Tim Lange, Partner, Professor Andrew Stewart, Consultant, and Mark Caile, Lawyer, review the decision and the implications for employers.
The decision of the Full Court of the Federal Court in Mondelez v AMWU [2019] FCAFC 138 has (for now) resolved a persistent debate about how personal leave ( or “personal/carer’s leave” as it is more formally known is to be calculated under the National Employment Standards (NES). The ruling also has significant implications for the calculation of an entitlement to annual leave under the NES.
Legislative framework
Section 96(1) of the Fair Work Act 2009 (Cth) (FW Act) states that “an employee is entitled to 10 days of paid personal/carer’s leave” for each year of service with his/her employer. However, the FW Act does not define a “day” for this purpose. Further complexity is created by inconsistent provisions within the FW Act. For example, s 96(2) states, “paid personal/carer’s leave accrues progressively during a year of service according to the employee’s ordinary hours of work”.
Section 99 also states that if an employee takes a period of paid personal leave, the employee must be paid at their base rate of pay for their “ordinary hours of work in the period”.

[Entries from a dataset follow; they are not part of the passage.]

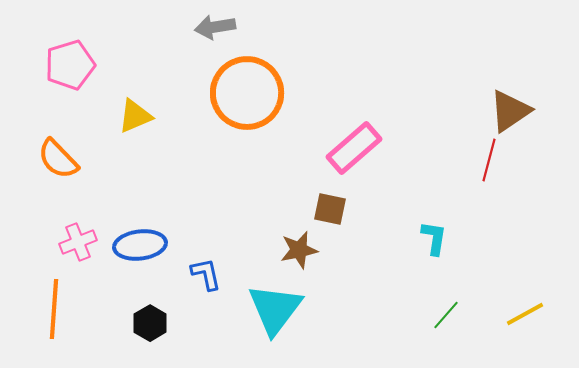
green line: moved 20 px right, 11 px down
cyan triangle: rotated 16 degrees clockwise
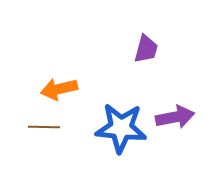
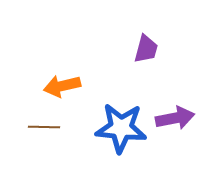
orange arrow: moved 3 px right, 3 px up
purple arrow: moved 1 px down
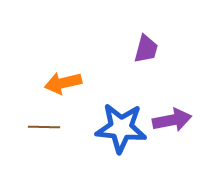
orange arrow: moved 1 px right, 3 px up
purple arrow: moved 3 px left, 2 px down
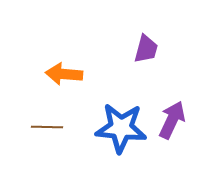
orange arrow: moved 1 px right, 9 px up; rotated 18 degrees clockwise
purple arrow: rotated 54 degrees counterclockwise
brown line: moved 3 px right
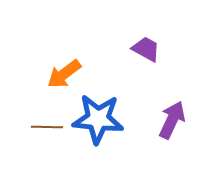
purple trapezoid: rotated 76 degrees counterclockwise
orange arrow: rotated 42 degrees counterclockwise
blue star: moved 23 px left, 9 px up
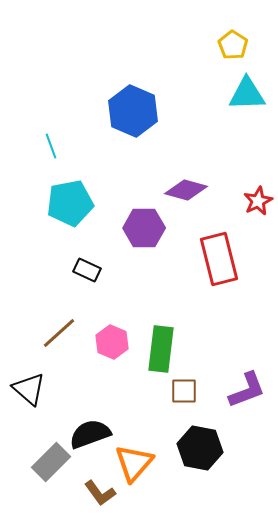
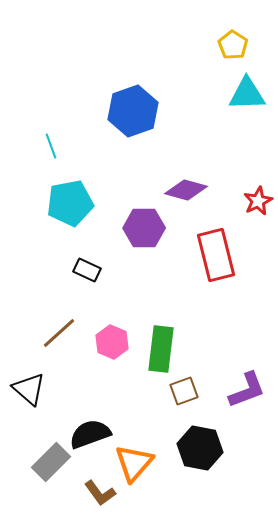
blue hexagon: rotated 18 degrees clockwise
red rectangle: moved 3 px left, 4 px up
brown square: rotated 20 degrees counterclockwise
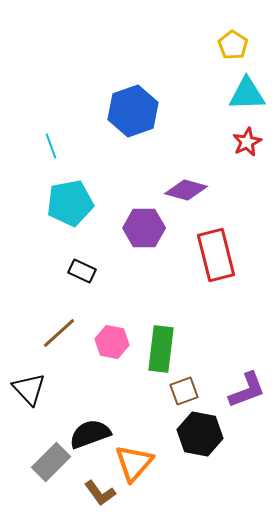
red star: moved 11 px left, 59 px up
black rectangle: moved 5 px left, 1 px down
pink hexagon: rotated 12 degrees counterclockwise
black triangle: rotated 6 degrees clockwise
black hexagon: moved 14 px up
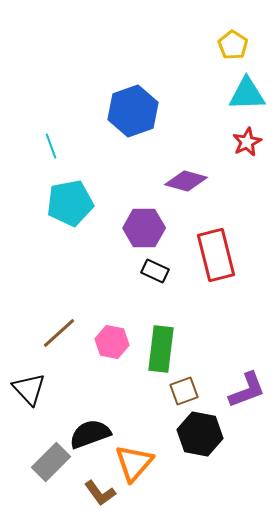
purple diamond: moved 9 px up
black rectangle: moved 73 px right
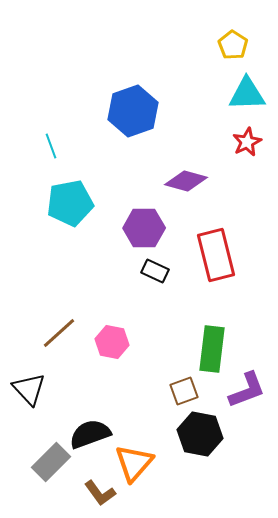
green rectangle: moved 51 px right
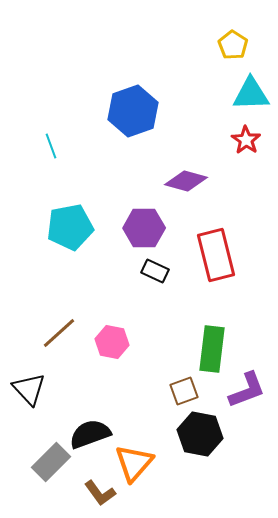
cyan triangle: moved 4 px right
red star: moved 1 px left, 2 px up; rotated 12 degrees counterclockwise
cyan pentagon: moved 24 px down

Under the previous Workplace Relations Act 1996 (WR Act), an employee accrued personal leave at the rate of 1/26th of nominal hours worked in a year (equating to two weeks of personal/carer’s leave per annum for a full-time employee).
The dispute in Mondelez
In October 2017, the food manufacturer Mondelez applied to the Fair Work Commission (FWC) for approval of an enterprise agreement which stated that employees accrued up to 96 hours’ paid personal leave per annum if they were employees who worked 12-hour shifts. The Agreement provided for employees who did not work 12-hour shifts to accrue 80 hours of paid personal leave per year. The FWC queried whether or not these accrual rates satisfied the NES for employees who worked 12-hour shifts, as part of a working week comprising 36 ordinary hours. Mondelez argued that an accrual rate of 96 hours per year exceeded the NES entitlement to “10 days” for employees who worked 12-hour shifts, because for workers on a 36-hour week, “10 days” in the NES should be read as meaning 10 periods of 7.2 hours each, or 72 hours of leave per year.